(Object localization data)
=======

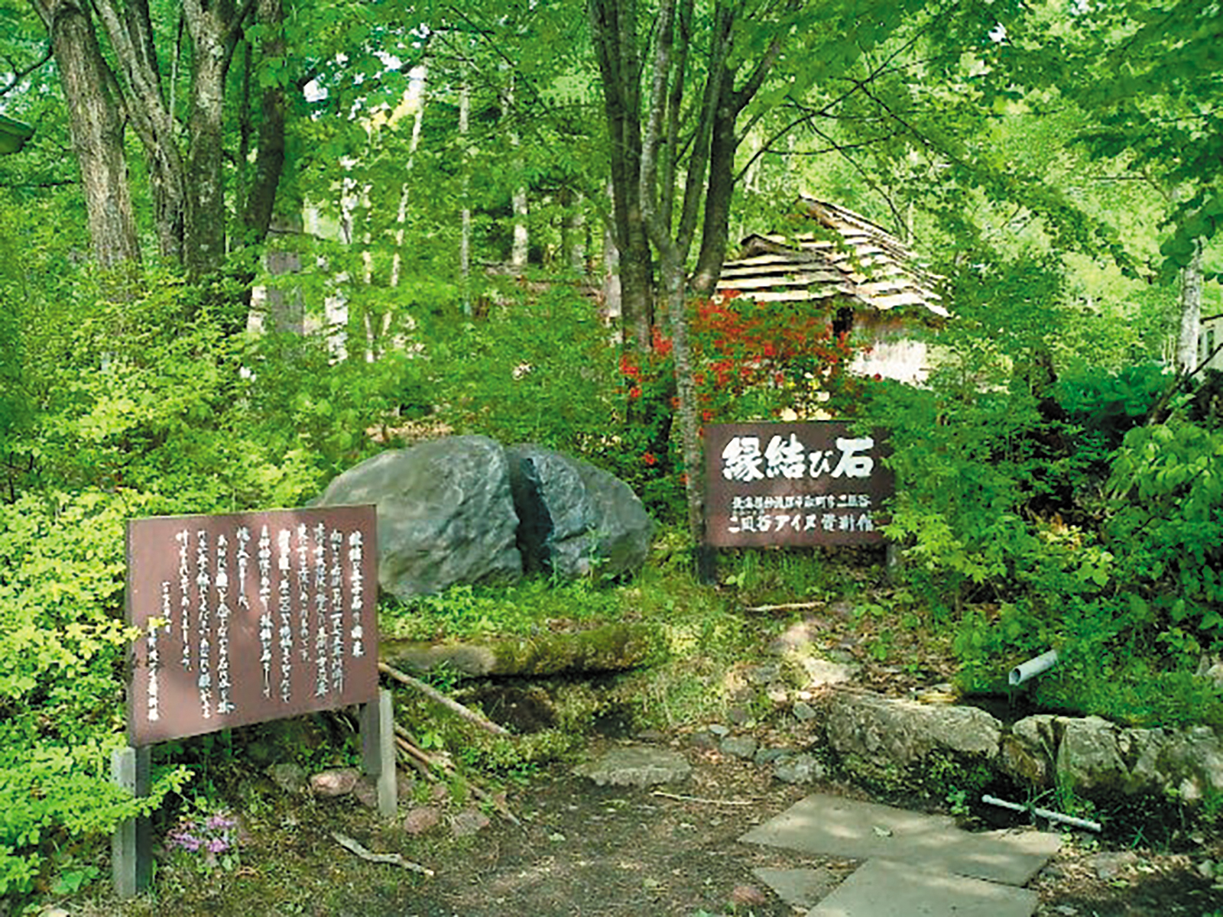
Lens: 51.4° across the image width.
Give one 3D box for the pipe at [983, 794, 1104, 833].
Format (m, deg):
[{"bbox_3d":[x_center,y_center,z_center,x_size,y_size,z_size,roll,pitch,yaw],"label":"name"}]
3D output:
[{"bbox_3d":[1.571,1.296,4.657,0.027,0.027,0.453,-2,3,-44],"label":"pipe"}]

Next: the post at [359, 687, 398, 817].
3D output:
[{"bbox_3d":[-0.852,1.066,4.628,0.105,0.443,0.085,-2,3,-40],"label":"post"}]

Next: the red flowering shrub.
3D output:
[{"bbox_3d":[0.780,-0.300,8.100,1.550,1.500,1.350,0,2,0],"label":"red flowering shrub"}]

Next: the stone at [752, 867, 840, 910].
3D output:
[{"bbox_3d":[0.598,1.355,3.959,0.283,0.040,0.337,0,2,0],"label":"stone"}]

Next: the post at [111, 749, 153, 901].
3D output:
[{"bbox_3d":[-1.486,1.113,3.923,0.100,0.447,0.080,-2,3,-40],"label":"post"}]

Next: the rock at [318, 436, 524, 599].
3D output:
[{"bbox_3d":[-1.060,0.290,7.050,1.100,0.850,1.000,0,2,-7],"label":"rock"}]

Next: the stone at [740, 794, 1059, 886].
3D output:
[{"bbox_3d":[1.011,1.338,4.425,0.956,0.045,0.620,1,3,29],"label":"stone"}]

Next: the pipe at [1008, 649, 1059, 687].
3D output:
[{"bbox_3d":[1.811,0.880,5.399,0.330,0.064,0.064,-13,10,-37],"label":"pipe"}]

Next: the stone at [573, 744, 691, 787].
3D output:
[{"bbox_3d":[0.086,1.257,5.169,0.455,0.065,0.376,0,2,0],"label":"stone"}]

=======

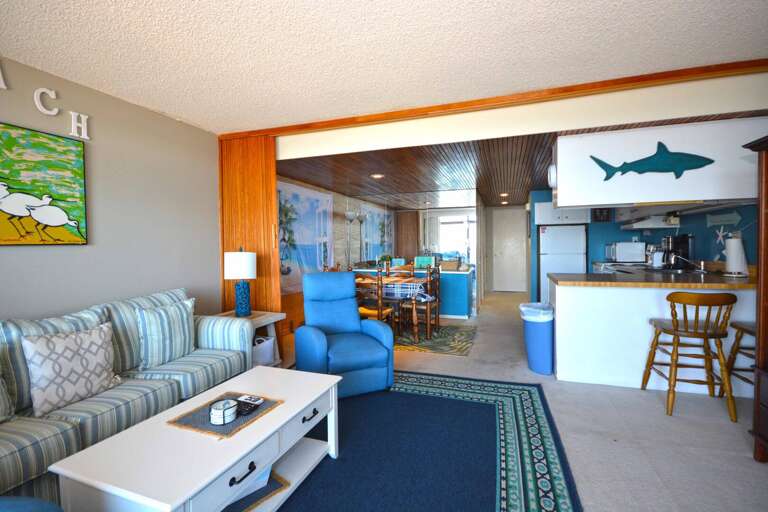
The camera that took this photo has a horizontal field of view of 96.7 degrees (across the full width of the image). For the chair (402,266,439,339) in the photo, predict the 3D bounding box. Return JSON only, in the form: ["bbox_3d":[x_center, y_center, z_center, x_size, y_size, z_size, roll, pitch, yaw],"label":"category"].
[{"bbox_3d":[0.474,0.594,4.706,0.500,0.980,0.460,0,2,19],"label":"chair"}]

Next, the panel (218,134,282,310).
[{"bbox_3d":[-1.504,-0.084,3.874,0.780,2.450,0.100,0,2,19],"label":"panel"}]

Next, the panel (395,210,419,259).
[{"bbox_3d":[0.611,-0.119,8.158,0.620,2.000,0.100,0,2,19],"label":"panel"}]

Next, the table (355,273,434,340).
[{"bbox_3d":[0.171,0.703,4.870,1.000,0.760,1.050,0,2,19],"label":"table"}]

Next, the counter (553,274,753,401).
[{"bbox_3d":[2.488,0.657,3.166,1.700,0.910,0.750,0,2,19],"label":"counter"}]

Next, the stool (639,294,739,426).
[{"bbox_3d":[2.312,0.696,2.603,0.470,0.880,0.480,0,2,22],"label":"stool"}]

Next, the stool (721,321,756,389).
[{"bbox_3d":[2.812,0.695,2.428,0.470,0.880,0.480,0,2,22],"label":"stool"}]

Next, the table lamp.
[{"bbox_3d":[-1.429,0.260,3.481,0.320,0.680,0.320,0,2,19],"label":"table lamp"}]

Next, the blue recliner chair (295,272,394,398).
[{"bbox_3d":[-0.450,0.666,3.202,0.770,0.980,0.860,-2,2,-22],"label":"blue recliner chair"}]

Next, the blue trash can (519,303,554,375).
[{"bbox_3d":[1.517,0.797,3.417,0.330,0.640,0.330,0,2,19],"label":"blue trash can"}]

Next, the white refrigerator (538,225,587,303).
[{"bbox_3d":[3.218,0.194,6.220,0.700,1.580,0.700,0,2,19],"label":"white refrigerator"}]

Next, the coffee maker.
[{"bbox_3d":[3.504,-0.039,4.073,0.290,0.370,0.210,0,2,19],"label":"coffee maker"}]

=======

The lines above from the one containing "Lens: 51.4° across the image width." through the one containing "Next: the stone at [752, 867, 840, 910]." are to be set down exactly, and no others.

Exercise response |
Lens: 51.4° across the image width.
Give one 3D box for the pipe at [983, 794, 1104, 833].
Format (m, deg):
[{"bbox_3d":[x_center,y_center,z_center,x_size,y_size,z_size,roll,pitch,yaw],"label":"name"}]
3D output:
[{"bbox_3d":[1.571,1.296,4.657,0.027,0.027,0.453,-2,3,-44],"label":"pipe"}]

Next: the post at [359, 687, 398, 817].
3D output:
[{"bbox_3d":[-0.852,1.066,4.628,0.105,0.443,0.085,-2,3,-40],"label":"post"}]

Next: the red flowering shrub.
3D output:
[{"bbox_3d":[0.780,-0.300,8.100,1.550,1.500,1.350,0,2,0],"label":"red flowering shrub"}]

Next: the stone at [752, 867, 840, 910].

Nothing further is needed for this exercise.